A short walk and here we are at the Yukon Transportation Museum.
After paying our admission fee, we wandered through the gift shop. Soon you will see what we bought. Focusing on transportation here, we immediately were attracted to this canoe.
Yes, there are now 4 Colorado Traveling Ducks. Our newest addition is an engineer for the train, but we call him Yukon Duck. During the Klondike Gold Rush of 1898, the train connected Whitehorse on the Yukon River with Skagway, Alaska.
Skagway is a little over 100 miles away and is a seaport. Miners needed to get supplies and gold was often shipped out of Alaska. Here is an early car for the Yukon Territory.
Most of the year it is winter here, so travel was done by sled.
Conditions were not safe for travel if the temperature was -40 (the same temperature for F and C). How to know if it was too cold? A bottle of Perry Davis Pain Killer was placed outside by the window. If the bottle became frozen, it was “too damn cold for man or beast.” We ducks don’t want to be out when it is -40. There is more than one famous dog sled race in the area. This sled is from the Yukon Quest.
The race is between Whitehorse, YT and Fairbanks, Alaska. The starting point alternates between Whitehorse and Fairbanks each year. Spectators can see the beginning one year and the finish the next. This exhibit was something new to us.
Lost in the Yukon was about a plane crash in 1963 and a great survival story of two people. These two, Ralph Flores and Helen Klaben survive for 49 days. They endured painful injuries, starvation, weeks of -40 or colder, and the long dark Yukon winter. In March, Ralph stomped SOS on a frozen snow covered swamp. The SOS was seen and they were rescued March 26, 1963. In 1975 Helen wrote a book about the survival titled, “Hey, I’m Alive” A movie was also made in 1975. Maybe we will watch it this winter?? In the airplane hanger, we admired many airplanes.

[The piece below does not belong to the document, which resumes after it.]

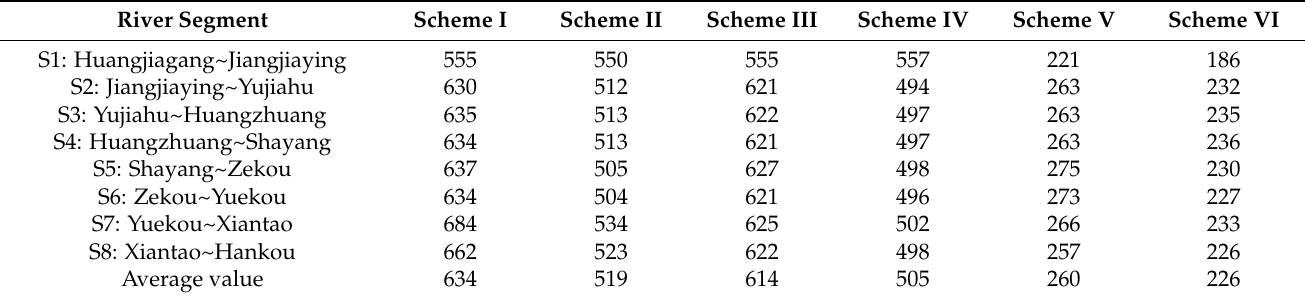
Table 7. The designed low water flows in eight river segments (m 3 /s).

Flying is often the only way to travel in the far north. We liked this helicopter, also.
The Yukon Transportation Museum is next to Whitehorse International Airport.

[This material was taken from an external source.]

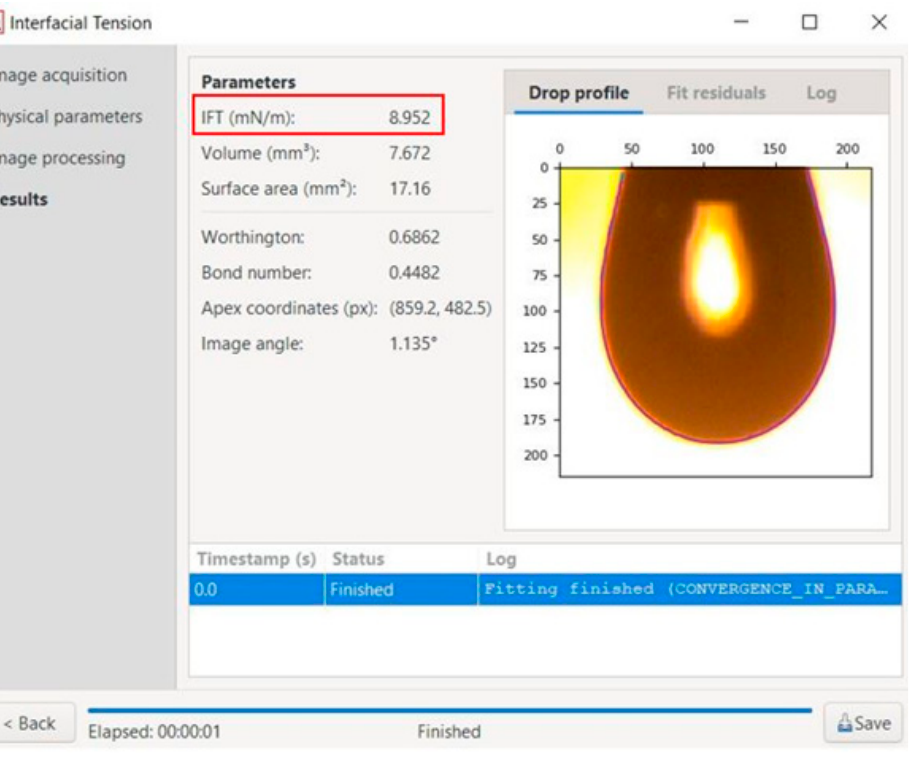
Figure 3. The interface of the drop region in the OpenDrop (Melbourne, Victoria) program.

We we impressed by the Plane Vane.
This sign explains it best. A real plane with a long history and now a weather vane. We want to show you that it really does move. It was not very windy the day we visited, but you can see from these 2 photos that the plane did move.
According to http://www.RoadsideAmerica.com this is the world’s largest weather vane. We are getting hungry. After a great day in Whitehorse, it is time for dinner. Klondike Rib and Salmon restaurant is next to our hotel.
The reviews were great and the food was fantastic. The humans ordered salmon and also halibut. Both were very fresh and cooked to perfection. Humans and ducks loved it. The restaurant is housed in the 2 oldest operating buildings in the Yukon Capital. The menu had a history of the building. The dining room was originally opened as a tent frame bakery called, MacMillian’s Bakery around 1900. The main building was Klondike Airways, a mail and flight business. In the 1930’s the building was used as a carpentry shop and coffins were constructed for a mortuary in downtown Whitehorse. Today we have this Quaint Little “Northern Klondike Theme Restaurant.” With winters of -40, this little wall tent buttons up in the fall and goes into hibernation each year until Mother’s Day. We ducks like menus that tell us about the restaurant, so this is a favorite with us.
There really is a tent area of this restaurant. Great in the summer, but too cold in the winter. This was a great day in Whitehorse, and we welcome Yukon Duck to our duck family.